**EXCERPTED PASSAGE**
Perilous Childbirth. Yes, Even Now.
Allison Yarrow on perilous childbirth
In a small ultra-Orthodox hospital in northern Israel, pregnant women seek the Rebbe’s blessing before undergoing medical procedures, like induction of labor, or surgical birth. Recently, Dr. Chavi Karkowsky, an obstetrician who sees patients with high-risk pregnancies, attended a woman whose water had broken at 23 weeks, far too soon. She feared the woman’s rebbe would instruct her to continue the pregnancy, even if it was life-threatening. She told the woman in Hebrew, “You are the most important person in the world.” The woman smiled and replied, “That’s exactly what the Rebbe said.”
Whether or not they have a rebbe they rely upon for religious counsel, all people giving birth should have their own lives viewed as sacrosanct. Naturally, they enter pregnancy filled with hope, anticipating joy. Media, art, and most pregnancy books stoke these expectations by depicting pregnancy with a happy ending. But birth stories are almost always far more complicated.
Karkowsky’s new book, High Risk: Stories of Pregnancy, Birth, and the Unexpected (Liveright, $26.95), is a specialist’s meditation on caring for women in this life stage. Karkowsky, who currently practices in New York City, pulls back the drape veiling American hospitals to tell dramatic and tragic stories of birth and pregnancy—one pregnant patient is so debilitated by pregnancy morning sickness that she is hospitalized for weeks, another’s life is saved, and a third woman’s baby is born but won’t live.

**PROBLEM**
Answer these from the childbirth article:
1. At how many weeks had the woman's water broken?
2. What price does the article give for Karkowsky's book?
3. In which city does Karkowsky currently practice?

**DATASET CONTENT**
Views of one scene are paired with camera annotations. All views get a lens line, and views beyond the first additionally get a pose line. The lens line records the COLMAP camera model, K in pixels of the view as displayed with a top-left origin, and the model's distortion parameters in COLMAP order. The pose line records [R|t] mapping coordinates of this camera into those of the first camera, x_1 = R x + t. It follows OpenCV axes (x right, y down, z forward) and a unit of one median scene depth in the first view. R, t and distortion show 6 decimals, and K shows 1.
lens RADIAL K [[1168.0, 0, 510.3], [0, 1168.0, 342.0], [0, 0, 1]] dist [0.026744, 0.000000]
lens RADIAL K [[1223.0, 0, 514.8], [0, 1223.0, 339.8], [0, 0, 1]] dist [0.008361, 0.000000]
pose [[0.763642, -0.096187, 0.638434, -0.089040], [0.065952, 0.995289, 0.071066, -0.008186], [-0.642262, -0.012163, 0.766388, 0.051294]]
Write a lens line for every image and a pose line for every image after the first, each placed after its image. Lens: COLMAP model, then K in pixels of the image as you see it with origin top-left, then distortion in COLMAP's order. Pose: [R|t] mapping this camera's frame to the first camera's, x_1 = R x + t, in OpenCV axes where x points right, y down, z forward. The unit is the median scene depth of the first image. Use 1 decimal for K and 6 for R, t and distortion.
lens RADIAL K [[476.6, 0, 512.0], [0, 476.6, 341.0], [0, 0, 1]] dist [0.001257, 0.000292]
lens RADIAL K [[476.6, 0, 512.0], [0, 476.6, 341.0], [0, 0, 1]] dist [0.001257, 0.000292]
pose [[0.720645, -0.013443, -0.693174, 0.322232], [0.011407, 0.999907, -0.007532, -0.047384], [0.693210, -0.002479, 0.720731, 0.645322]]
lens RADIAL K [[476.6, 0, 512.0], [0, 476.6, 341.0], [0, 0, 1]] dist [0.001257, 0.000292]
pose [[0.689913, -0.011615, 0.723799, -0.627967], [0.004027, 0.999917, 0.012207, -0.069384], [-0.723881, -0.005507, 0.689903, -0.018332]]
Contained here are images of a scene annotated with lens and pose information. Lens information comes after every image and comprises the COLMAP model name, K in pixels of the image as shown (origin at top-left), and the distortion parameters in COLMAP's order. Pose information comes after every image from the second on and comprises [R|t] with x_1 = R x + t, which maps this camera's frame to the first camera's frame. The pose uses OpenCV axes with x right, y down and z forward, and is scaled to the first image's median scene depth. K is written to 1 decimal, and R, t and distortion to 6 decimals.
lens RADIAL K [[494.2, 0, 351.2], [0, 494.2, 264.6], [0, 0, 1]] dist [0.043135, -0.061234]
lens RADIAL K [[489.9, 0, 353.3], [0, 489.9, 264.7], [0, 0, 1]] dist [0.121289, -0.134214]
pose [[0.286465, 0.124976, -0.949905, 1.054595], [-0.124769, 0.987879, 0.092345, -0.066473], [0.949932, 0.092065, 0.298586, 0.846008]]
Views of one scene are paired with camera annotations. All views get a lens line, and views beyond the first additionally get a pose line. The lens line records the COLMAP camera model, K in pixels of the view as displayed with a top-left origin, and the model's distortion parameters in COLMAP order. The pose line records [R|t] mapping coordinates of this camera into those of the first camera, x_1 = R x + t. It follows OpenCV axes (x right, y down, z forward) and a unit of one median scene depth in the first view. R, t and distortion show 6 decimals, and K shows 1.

**RESULT FOR THIS TASK**
1. 23 weeks
2. $26.95
3. New York City